O veterinário Georges Cavalcanti aposta principalmente nas corujas-de-igreja para o sucesso da experiência. Os ratos, que são transmissores da hantavirose, são presas prediletas no cardápio dessas aves, capazes de abocanhar os roedores à noite guiadas apenas pelos ouvidos. Os mesmos ratos silvestres também fazem parte da dieta dos carcarás e dos gaviões, que caçam ainda pequenos mamíferos e aves, répteis e insetos. “O interessante e muito importante – explica Georges Cavalcanti – é que os predadores não correm risco de serem infectados pelo vírus que já matou sete pessoas no DF e três no Entorno do DF, pois “o processo de digestão no estômago das aves é poderoso. Os ácidos matam todos os parasitas, inclusive o hantavírus”.


Ibama em ação
Os técnicos do Ibama também entrarão em ação e uma das prioridades do órgão é soltar as aves onde estão as principais áreas com focos da doença, como a cidade satélite de São Sebastião. “Antes disso – informa o chefe do Núcleo de Fauna da Gerência do Ibama, Ênio Cardoso – nossos técnicos farão um levantamento para evitar que ocorram desequilíbrios ambientais na região. Serão avaliadas as relações dos predadores com o meio ambiente para que não falte comida. ”Esperamos que esses animais formem casais e comecem a se reproduzir para tentar equilibrar o ecossistema”, salienta Cardoso. “A verdade é que a ação destrutiva do Cerrado, como desmatamentos e queimadas, afastou os predadores naturais da região e assim os ratos se multiplicaram” explica Ênio Cardoso.
Não será fácil restabelecer o equilíbrio do ambiente e, apenas com muito esforço, talvez ele possa ser restabelecido só a médio prazo, pois a primeira data de reprodução das aves soltas é prevista para uns seis meses. Sempre é muito difícil reconstruir a fauna de uma região.

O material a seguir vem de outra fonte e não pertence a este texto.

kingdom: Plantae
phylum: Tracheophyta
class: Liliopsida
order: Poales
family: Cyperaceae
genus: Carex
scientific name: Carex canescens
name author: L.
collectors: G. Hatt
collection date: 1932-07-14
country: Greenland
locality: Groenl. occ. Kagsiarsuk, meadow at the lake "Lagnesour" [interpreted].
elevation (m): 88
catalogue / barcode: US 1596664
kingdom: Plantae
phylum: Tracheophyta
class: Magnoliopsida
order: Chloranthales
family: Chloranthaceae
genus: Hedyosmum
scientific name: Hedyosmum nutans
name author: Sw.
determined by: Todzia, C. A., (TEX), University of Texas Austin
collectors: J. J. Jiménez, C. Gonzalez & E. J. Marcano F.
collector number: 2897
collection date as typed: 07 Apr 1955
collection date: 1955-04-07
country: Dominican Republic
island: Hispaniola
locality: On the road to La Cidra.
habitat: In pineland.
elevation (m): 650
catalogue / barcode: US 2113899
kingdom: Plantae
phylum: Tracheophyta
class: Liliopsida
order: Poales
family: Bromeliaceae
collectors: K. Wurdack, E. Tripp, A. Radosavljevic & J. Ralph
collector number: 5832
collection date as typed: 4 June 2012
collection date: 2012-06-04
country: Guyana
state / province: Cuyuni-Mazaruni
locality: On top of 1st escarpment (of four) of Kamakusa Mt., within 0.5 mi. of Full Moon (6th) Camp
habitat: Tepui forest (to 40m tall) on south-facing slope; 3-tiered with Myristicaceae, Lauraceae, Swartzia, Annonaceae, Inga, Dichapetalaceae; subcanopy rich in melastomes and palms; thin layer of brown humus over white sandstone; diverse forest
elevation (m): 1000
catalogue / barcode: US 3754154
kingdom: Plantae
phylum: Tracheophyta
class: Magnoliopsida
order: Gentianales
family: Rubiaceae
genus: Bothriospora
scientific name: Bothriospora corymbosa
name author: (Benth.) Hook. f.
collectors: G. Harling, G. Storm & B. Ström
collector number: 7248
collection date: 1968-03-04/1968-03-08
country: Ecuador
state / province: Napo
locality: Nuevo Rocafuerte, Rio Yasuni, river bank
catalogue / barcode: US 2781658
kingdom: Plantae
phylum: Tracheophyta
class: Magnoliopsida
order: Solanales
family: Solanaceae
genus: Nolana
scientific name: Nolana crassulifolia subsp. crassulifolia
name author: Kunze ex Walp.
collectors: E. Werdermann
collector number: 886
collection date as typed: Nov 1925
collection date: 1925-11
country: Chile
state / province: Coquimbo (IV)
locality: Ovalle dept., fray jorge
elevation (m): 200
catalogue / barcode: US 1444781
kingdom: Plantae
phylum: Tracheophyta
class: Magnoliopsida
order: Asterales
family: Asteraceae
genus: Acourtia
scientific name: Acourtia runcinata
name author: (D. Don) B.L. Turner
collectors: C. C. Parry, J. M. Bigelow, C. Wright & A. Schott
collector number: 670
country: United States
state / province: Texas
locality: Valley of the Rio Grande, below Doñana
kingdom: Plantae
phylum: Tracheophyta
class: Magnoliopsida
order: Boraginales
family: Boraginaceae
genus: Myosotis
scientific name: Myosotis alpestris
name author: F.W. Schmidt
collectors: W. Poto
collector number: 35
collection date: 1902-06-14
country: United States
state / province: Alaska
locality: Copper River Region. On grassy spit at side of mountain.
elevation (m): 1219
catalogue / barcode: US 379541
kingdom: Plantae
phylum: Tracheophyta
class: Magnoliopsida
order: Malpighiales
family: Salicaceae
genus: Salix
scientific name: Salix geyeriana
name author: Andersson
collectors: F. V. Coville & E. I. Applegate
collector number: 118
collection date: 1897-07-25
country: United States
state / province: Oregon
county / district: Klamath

Os inimigos naturais dos ratos


    CORUJA-DE-IGREJA (Tyto alba)
Os roedores são as principais fontes de alimento da coruja-de-igreja, ou
 suindura, que é capaz de apanhar um rato vivo em total escuridão, guiada apenas pelo ouvido. A coruja-de-igreja gosta de ficar em torres, sótãos e galpões e tem como principal característica a cabeça branca em forma de coração. Sua voz é esganiçada e forte, lembrando um tecido rasgado com força. Ela vive também nas cidades, sobretudo nos jardins das casas.


 


GAVIÃO-CARIJÓ
(Rupornis magnirostris)
O gavião-carijó mede uns 36cm e tem asas compridas e largas e cauda curta, usadas para planar em espaços abertos. Caça, além de roedores, grandes insetos, lagartixas e pequenas cobras.


 


CARCARÁ (Polyborus plancus)
Há nove espécies de carcará. É um tipo de gavião que come tudo o que encontra, por isso é chamado também de limpa-estrada. Tem cara vermelha e manchas claras nas pontas das asas. Alimenta-se de filhotes de aves e roedores.